The  Imitation  Game
2018

The Gem Bethel, ME

with

Paul Gies

Associate Professor of Mathematics, University of Maine Farmington

The Imitation Game— Thinking in code: Alan Turing and the Enigma Machine

Mathematician Paul Gies discusses the cryptographic genius and accomplishments of famed mathematician, code-breaker, and ur-computer-scientist Alan Turing.

The Gem Bethel, ME

Film Synopsis

During World War II, mathematician Alan Turing tries to crack the enigma code with help from fellow mathematicians.

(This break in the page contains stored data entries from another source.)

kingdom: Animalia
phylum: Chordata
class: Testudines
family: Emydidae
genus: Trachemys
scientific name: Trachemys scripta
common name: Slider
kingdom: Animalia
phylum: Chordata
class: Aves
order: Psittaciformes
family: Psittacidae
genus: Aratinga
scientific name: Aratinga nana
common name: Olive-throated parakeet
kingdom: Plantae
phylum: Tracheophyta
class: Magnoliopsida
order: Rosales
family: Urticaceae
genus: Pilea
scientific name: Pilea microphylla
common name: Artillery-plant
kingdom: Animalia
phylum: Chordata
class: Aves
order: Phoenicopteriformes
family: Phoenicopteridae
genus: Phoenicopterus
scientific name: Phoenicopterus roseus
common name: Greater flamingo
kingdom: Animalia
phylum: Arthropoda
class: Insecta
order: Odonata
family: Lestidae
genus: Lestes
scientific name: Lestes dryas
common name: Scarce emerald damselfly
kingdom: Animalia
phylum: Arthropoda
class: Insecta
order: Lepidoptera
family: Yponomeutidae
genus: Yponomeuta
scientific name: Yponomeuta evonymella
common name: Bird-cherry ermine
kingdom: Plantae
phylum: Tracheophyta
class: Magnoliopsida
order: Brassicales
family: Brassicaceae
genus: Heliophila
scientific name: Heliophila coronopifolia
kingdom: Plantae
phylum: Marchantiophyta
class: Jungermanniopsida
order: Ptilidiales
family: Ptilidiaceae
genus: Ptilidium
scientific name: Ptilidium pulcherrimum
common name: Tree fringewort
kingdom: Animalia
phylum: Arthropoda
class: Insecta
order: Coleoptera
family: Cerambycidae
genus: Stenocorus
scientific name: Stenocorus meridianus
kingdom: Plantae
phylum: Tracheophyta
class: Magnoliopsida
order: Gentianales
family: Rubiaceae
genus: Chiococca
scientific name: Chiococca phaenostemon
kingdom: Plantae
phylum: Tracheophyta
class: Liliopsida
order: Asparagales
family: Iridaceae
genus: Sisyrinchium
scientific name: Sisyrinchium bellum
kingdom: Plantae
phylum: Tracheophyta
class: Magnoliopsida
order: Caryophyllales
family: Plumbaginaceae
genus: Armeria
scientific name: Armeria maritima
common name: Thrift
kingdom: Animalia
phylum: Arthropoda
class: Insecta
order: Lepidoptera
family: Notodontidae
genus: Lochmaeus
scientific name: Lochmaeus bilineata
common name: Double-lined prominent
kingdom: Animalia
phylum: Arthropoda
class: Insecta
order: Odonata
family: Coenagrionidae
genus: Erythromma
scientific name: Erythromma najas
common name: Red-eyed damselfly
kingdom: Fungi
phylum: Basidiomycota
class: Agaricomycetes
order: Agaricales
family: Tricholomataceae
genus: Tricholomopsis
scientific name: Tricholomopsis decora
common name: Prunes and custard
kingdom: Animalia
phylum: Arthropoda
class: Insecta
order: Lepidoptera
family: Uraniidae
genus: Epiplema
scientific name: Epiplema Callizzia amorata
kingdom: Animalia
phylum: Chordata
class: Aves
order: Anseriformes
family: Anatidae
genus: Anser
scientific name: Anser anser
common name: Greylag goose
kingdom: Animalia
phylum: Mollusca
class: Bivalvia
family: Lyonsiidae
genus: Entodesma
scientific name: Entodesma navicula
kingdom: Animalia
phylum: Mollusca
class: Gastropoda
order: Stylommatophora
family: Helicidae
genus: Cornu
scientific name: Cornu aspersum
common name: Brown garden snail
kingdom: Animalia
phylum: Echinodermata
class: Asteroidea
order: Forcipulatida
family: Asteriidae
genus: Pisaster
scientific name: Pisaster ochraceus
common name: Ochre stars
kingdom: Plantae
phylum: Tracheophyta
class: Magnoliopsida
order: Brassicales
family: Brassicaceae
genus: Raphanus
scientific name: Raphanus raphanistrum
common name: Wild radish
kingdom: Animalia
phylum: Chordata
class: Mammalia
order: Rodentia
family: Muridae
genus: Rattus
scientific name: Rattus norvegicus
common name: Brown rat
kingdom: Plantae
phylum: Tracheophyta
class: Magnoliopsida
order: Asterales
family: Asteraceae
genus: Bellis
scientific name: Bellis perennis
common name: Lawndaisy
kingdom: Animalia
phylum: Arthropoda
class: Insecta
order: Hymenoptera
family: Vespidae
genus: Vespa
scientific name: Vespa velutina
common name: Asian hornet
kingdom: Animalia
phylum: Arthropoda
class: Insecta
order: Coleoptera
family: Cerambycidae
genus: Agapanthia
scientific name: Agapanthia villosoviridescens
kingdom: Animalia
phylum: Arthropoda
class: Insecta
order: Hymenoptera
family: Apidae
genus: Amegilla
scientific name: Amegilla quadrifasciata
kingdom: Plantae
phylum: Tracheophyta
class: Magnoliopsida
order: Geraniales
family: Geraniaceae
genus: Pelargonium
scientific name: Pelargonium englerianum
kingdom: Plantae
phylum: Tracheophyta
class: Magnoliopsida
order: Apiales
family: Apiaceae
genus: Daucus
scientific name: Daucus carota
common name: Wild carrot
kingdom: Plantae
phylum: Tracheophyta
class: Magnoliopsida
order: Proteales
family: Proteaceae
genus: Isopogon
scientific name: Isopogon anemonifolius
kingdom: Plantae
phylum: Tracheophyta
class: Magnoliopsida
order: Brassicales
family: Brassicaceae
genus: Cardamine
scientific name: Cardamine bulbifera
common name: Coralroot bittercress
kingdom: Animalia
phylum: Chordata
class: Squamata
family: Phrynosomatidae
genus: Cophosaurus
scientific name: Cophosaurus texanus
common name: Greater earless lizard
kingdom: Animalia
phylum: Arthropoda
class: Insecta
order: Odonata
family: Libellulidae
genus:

Told via flashback, The Imitation Game tracks the young, brilliant, and socially awkward mathematician Alan Turing (Benedict Cumberbatch) in the early days of World War II as he applies for a top-secret position tasked with decoding the “unbreakable” Nazi cipher machine called Enigma, used to encrypt all military radio transmissions. Turing's team, including Joan Clarke (Keira Knightley), analyzes Enigma messages while he builds a machine to decipher them. His work was famously labeled by Winston Churchill as “the greatest single contribution to victory.” But after the war he suffered great personal and professional turmoil, as he dealt with his homosexuality in a time when it was illegal. The film was nominated in eight Academy Awards, including Best Picture, Best Director, Best Actor, and Best Supporting Actress. It won for Best Adapted Screenplay.

About the Speaker

Paul J. Gies likes to say that while he was not actually born on Pluto, his home asteroid was destroyed by Zerkons. He also likes to say that after receiving his English degree from Iowa, and working for 10 years, he applied for graduate school in English, but evidently he put down the wrong code number and ended up in mathematics. Every time he went to change it, the line was too long, so at last Gies found it easier simply to write a thesis in math. It's easier than trying to explain how a child of a math-phobic father and a medieval historian mother, born in Connecticut, wound up with a bachelor's degree in English from Iowa and a math PhD from Illinois, and found a job teaching in Maine. The truth is that the job announcement from UMF looked too good to be true; the job turned out to be even better than it had looked; and that once there, he realized he was in the right place to teach, to mentor students, and to write, write, write.